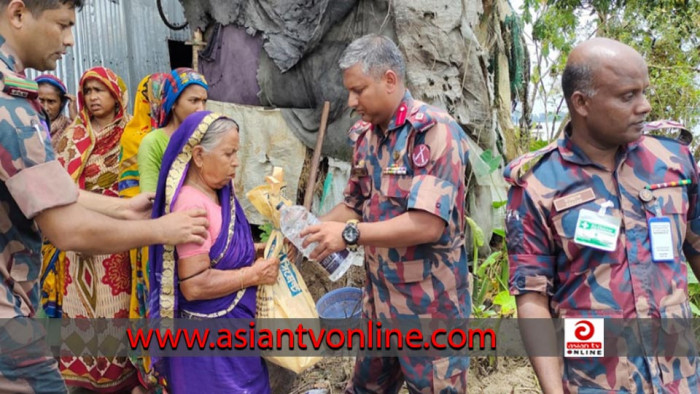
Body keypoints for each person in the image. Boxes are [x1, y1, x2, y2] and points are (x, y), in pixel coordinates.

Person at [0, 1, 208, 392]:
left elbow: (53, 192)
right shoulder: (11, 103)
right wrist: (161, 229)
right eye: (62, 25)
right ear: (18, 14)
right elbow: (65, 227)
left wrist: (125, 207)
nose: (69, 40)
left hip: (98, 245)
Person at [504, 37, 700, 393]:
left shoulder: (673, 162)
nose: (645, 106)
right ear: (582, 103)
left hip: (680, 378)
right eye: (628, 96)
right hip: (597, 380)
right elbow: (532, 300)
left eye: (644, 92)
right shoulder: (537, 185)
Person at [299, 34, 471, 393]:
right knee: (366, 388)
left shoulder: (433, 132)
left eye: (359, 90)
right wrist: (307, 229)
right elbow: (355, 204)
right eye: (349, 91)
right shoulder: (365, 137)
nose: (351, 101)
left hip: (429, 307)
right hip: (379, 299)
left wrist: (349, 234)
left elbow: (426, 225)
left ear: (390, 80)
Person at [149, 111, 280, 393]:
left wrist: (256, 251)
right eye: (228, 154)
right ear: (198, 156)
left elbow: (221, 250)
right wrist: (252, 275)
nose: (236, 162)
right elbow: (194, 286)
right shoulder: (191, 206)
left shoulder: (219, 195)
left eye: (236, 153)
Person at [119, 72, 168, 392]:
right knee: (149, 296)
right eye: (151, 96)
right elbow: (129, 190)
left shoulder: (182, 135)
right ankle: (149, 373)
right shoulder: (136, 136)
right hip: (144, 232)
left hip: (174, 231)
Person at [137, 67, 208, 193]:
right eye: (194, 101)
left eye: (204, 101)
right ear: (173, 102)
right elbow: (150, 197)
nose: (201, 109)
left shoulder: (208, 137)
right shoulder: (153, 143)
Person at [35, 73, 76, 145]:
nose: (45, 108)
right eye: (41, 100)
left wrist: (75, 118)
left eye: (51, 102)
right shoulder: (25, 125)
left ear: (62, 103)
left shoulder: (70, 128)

● ● ● ● ● ● ●

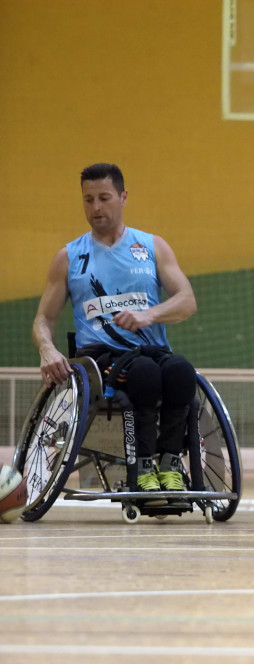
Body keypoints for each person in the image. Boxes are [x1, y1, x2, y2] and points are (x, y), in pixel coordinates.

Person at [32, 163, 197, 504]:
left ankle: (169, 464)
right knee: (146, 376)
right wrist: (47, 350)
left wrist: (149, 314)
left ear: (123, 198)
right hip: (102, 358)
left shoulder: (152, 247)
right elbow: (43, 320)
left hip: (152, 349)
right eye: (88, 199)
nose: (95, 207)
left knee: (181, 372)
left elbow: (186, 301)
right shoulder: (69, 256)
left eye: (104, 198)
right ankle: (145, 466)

● ● ● ● ● ● ●

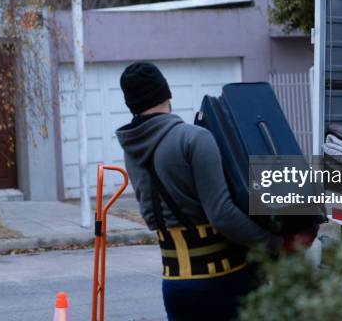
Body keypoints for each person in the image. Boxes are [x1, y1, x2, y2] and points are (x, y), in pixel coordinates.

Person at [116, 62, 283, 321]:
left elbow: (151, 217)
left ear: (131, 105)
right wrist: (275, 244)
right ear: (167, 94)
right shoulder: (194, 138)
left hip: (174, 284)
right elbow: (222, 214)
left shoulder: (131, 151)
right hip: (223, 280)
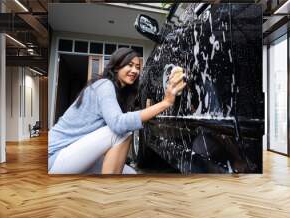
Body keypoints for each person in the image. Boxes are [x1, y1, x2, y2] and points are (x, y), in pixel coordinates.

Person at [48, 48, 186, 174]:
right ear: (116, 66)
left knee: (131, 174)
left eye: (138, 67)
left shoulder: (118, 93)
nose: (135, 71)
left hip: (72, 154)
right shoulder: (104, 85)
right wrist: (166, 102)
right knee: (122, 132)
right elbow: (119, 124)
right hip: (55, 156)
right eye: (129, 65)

● ● ● ● ● ● ●

## Your instructions
Working from the data above, extract solely the lines from the one containing "right eye: (628, 96)" through the one containing "right shoulder: (136, 136)", exactly as they appear, both included.

## Exercise result
right eye: (628, 96)
right hip: (597, 380)
right elbow: (532, 300)
left eye: (644, 92)
right shoulder: (537, 185)
Person at [299, 34, 471, 393]:
right knee: (366, 388)
left shoulder: (433, 132)
left eye: (359, 90)
right wrist: (307, 229)
right elbow: (355, 204)
right eye: (349, 91)
right shoulder: (365, 137)
nose: (351, 101)
left hip: (429, 307)
right hip: (379, 299)
left wrist: (349, 234)
left elbow: (426, 225)
left ear: (390, 80)
Person at [149, 111, 280, 393]:
left wrist: (256, 251)
right eye: (228, 154)
right ear: (198, 156)
left elbow: (221, 250)
right wrist: (252, 275)
nose: (236, 162)
right elbow: (194, 286)
right shoulder: (191, 206)
left shoulder: (219, 195)
left eye: (236, 153)
Person at [119, 72, 168, 392]:
right knee: (149, 296)
right eye: (151, 96)
right elbow: (129, 190)
left shoulder: (182, 135)
right ankle: (149, 373)
right shoulder: (136, 136)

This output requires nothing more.